Örneğin bir ağacın büyüme kanunu yalnızca o ağaç için geçerli ve ağaç öldüğünde son bulurken ruh, bedeni terk ettiğinde dahi varlığını sürdürür; kabirde, mahşerde ve sonsuzlukta farklı bir elbise giyer. Ruhun hayatı, fiziksel tahrip ve yok oluşa maruz değildir. Basitliği ve vahdeti, onu dağılıp parçalanmaktan korur. Bir ampulün ışığı enerji kaynağıyla kaimdir; ruh ise her ne kadar bedene bağlı olsa da kendi başına da hayat sahibidir ve ışığını daim kılar.

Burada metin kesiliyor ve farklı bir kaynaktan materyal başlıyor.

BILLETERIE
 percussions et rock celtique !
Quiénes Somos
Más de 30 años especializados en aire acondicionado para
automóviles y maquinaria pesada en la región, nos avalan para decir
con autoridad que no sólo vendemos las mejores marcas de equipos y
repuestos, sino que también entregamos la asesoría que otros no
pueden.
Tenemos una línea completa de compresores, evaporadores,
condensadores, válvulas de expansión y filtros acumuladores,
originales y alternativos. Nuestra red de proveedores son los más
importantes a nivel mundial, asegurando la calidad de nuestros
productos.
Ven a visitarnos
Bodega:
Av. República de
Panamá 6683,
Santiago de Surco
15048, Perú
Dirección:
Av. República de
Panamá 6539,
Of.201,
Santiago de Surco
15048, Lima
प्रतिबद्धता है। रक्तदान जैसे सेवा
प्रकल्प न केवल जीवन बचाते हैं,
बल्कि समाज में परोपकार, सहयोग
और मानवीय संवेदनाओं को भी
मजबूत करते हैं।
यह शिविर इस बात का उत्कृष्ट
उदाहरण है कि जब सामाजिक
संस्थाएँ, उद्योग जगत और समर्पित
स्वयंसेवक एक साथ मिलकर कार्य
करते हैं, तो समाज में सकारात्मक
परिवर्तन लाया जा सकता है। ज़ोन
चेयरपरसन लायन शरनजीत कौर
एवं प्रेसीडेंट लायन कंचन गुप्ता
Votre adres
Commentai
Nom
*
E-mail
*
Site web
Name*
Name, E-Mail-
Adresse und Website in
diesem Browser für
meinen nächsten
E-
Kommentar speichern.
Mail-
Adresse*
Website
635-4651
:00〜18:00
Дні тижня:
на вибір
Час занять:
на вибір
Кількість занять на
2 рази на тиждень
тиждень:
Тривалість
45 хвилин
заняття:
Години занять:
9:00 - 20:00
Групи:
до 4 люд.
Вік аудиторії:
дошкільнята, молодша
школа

Ruh, gelişime ve külliyete açık, içsel bir potansiyele sahiptir. Bir çekirdeğin uygun koşullarda ağaca dönüşmesi gibi, ruh da doğru yönlendirildiğinde ilmî, irfânî ve manevi boyutlarda büyür. Sevgi, korku, irade, merak ve hayal gibi içsel deneyimlerimiz ruhun sermayesidir. Bu sermaye yerinde kullanıldığında bireyin ruhani yükselişini, bilincinin derinleşmesini ve içsel özgürlüğünü besler. Ruhun farkındalığı, dünyayı yalnızca bir sahne olarak görüp maddi sınırlardan öte bir külliyete erişmemizi sağlar.
Ruhun vahid ve bütüncül yapısı, onu tahripten korur. Bedensel organlar geçici ve bağımsız olabiliyorken ruhtaki unsurlar bir bütündür ve dağılmaz. Akıl, hafıza, irade ve sevgi; hepsi ayrılmaz bir bütün olarak varlığını sürdürür. Bu, insanın içsel özgürlüğünün ve bilinç kapasitesinin temelidir. Ölüm, ruh için bir son değil, geçici bir elbise değişimidir; ruh, özelliklerini kaybetmeden farklı bir âlemde varlığını sürdürür.